Tören için Yeni dokuma salonundaki 500 makinadan yaklaşık 200 kadarı sökülerek bir boş alan oluşturulmuş,ortaya büyük bir podyum kurulmuş etrafına izleyiciler için plastik sandalyeler dizilmiştir.

Protokol heyeti yeni dokuma salonunun yağlı zeminine serilmiş uzun kırmızı halı üzerinden dokuma salonuna girip yerleşir.Vatandaşlarda protokol arkasında yerlerini alırlar.




İstiklal marşı ve ışıklı görsel gösteriler ardından,Sümerbank kumaşlarından hazırlandığı söylenen ama ,belli ki başka bir defileden ödünç alınmış alakasız kıyafetlerden hazırlanmış sözde bir defile sunulur.Sunucu elindeki ADÜ. Tarih bölümü hocalarından Günver Güneş hocanın önceki yazılarından aceleyle toparlanmış metindeki sarı fosforlu kalemle çizilerek işaretlenmiş bölümlerden Nazilli Sümerbank tarihiyle ilgili anekdotlar okur.Ardından konuşmacılar, konuşmalarını yaparlar.Sonra kurdele kesim törenine geçilir.

Salonun diğer tarafında Sümerbank zamanından kalma eski Dornier dokuma tezgahlarına ilaveten iki adet Suzer,iki adet Pikanol marka geniş dokuma tezgahı konulmuştur
. Görüntü pek iç açıcı değildir.Ortada Nazilli halkına umut verecek bir çalışma görülmez. Hele daha önce buralarda çalışmış, fabrikayı bilen kişilerin kafalarına yapılan tantanalı açılışa rağmen sonucun fiyasko ile biteceği düşüncesi çoktan yerleşmiştir.

Nitekim açılış töreninden sonra fabrika hiç üretim yapamadan kapanır.

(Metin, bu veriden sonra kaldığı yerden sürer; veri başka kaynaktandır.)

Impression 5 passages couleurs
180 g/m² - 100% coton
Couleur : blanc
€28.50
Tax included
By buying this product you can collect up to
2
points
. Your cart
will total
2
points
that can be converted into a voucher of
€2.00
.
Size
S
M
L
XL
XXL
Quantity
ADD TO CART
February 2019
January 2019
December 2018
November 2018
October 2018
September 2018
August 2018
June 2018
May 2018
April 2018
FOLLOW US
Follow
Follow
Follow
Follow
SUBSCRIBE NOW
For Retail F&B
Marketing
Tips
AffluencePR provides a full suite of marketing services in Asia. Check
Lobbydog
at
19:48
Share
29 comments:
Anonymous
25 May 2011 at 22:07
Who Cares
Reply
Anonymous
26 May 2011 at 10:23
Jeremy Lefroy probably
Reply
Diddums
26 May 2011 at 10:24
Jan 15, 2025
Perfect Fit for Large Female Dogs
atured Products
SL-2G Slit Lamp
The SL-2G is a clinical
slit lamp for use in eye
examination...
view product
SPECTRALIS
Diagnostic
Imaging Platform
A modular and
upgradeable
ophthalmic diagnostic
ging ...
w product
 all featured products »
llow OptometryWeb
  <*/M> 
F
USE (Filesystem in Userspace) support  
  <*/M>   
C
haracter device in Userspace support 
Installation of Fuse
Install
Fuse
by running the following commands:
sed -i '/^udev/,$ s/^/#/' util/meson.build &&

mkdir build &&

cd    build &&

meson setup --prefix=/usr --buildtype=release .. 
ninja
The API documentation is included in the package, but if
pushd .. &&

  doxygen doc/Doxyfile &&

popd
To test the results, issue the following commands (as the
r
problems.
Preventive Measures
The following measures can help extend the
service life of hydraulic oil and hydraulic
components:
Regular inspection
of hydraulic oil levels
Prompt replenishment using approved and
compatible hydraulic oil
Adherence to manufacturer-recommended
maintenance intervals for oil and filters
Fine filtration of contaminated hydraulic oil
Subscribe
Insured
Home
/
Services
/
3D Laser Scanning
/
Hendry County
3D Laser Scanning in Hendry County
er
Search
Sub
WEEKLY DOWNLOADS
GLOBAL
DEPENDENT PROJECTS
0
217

İşte çakma Sümerbank'ın hikayesi böyle,ileride başka hikayelerde buluşmak dileğiyle..

İlhan ÖDEN

Maalesef düşüncesizce yapılan hatalarla binbir zorlukla kazandırılan Cumhuriyet değerleri işte böyle teker teker elimizden kayıp gidiyor.

Belgelerin üzerine tıklayarak büyük boyutta görebilirsiniz.

2 yorum:

  1. Sevgili hemşehrim sayfanızı çok beğendim.Ben de Nazilli'liyim ve Sümerbank'lıyım.Güzel anılardı mı desem bilemiyorum.İyi ki bizler gördük ve yaşadık Sümerbank ve gıdı gıdı trenini.Selam ve sevgiler.Arzu Baydur Sarıyer

    YanıtlaSil
  2. Sevgili Sümerbanklı ve Nazilli'li hemşehrim anılar bazen güzel,bazen hüzünlü de olsa paylaşılmaya değer,isiminiz çağrışım yapmadı ama anılarımda mutlaka ortak bölümler vardır. Güzel yorumunuz için teşekkür ederim.Selamlar.